- **About this exercise**:
All of the data that follows should be retyped exactly as it appears.

****************

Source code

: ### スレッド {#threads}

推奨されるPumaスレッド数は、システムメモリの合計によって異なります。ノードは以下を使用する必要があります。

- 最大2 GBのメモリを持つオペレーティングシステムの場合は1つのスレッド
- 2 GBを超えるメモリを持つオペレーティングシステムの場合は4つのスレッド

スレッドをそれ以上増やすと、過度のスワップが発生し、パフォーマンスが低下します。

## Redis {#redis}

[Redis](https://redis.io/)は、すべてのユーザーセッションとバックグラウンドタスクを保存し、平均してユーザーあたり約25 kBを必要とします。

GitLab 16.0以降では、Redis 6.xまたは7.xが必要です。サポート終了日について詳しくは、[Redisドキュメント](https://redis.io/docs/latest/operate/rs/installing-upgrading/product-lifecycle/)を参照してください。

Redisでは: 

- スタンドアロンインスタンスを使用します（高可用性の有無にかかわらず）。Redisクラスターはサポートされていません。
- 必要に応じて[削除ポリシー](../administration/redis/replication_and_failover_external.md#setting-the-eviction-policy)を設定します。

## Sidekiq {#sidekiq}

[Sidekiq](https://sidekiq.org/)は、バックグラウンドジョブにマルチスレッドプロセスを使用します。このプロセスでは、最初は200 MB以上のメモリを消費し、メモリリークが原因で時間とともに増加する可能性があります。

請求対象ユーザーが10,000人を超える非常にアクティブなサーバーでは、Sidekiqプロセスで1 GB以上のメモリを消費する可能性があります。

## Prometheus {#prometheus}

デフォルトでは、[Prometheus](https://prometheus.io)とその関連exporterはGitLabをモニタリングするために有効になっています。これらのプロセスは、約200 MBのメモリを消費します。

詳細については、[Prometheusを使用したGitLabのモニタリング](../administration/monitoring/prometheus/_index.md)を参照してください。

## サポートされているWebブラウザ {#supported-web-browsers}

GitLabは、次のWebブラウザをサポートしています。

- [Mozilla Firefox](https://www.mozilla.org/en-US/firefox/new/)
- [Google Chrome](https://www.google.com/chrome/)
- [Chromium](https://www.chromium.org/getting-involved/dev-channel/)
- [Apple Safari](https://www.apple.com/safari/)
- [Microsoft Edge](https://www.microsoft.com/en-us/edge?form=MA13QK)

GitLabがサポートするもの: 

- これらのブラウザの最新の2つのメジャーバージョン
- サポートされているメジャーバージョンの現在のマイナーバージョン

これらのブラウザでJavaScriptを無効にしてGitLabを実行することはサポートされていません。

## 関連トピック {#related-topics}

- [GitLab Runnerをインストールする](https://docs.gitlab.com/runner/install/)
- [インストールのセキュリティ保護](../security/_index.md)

****************

- **Output for this task**:
Source code

: ### スレッド {#threads}

推奨されるPumaスレッド数は、システムメモリの合計によって異なります。ノードは以下を使用する必要があります。

- 最大2 GBのメモリを持つオペレーティングシステムの場合は1つのスレッド
- 2 GBを超えるメモリを持つオペレーティングシステムの場合は4つのスレッド

スレッドをそれ以上増やすと、過度のスワップが発生し、パフォーマンスが低下します。

## Redis {#redis}

[Redis](https://redis.io/)は、すべてのユーザーセッションとバックグラウンドタスクを保存し、平均してユーザーあたり約25 kBを必要とします。

GitLab 16.0以降では、Redis 6.xまたは7.xが必要です。サポート終了日について詳しくは、[Redisドキュメント](https://redis.io/docs/latest/operate/rs/installing-upgrading/product-lifecycle/)を参照してください。

Redisでは: 

- スタンドアロンインスタンスを使用します（高可用性の有無にかかわらず）。Redisクラスターはサポートされていません。
- 必要に応じて[削除ポリシー](../administration/redis/replication_and_failover_external.md#setting-the-eviction-policy)を設定します。

## Sidekiq {#sidekiq}

[Sidekiq](https://sidekiq.org/)は、バックグラウンドジョブにマルチスレッドプロセスを使用します。このプロセスでは、最初は200 MB以上のメモリを消費し、メモリリークが原因で時間とともに増加する可能性があります。

請求対象ユーザーが10,000人を超える非常にアクティブなサーバーでは、Sidekiqプロセスで1 GB以上のメモリを消費する可能性があります。

## Prometheus {#prometheus}

デフォルトでは、[Prometheus](https://prometheus.io)とその関連exporterはGitLabをモニタリングするために有効になっています。これらのプロセスは、約200 MBのメモリを消費します。

詳細については、[Prometheusを使用したGitLabのモニタリング](../administration/monitoring/prometheus/_index.md)を参照してください。

## サポートされているWebブラウザ {#supported-web-browsers}

GitLabは、次のWebブラウザをサポートしています。

- [Mozilla Firefox](https://www.mozilla.org/en-US/firefox/new/)
- [Google Chrome](https://www.google.com/chrome/)
- [Chromium](https://www.chromium.org/getting-involved/dev-channel/)
- [Apple Safari](https://www.apple.com/safari/)
- [Microsoft Edge](https://www.microsoft.com/en-us/edge?form=MA13QK)

GitLabがサポートするもの: 

- これらのブラウザの最新の2つのメジャーバージョン
- サポートされているメジャーバージョンの現在のマイナーバージョン

これらのブラウザでJavaScriptを無効にしてGitLabを実行することはサポートされていません。

## 関連トピック {#related-topics}

- [GitLab Runnerをインストールする](https://docs.gitlab.com/runner/install/)
- [インストールのセキュリティ保護](../security/_index.md)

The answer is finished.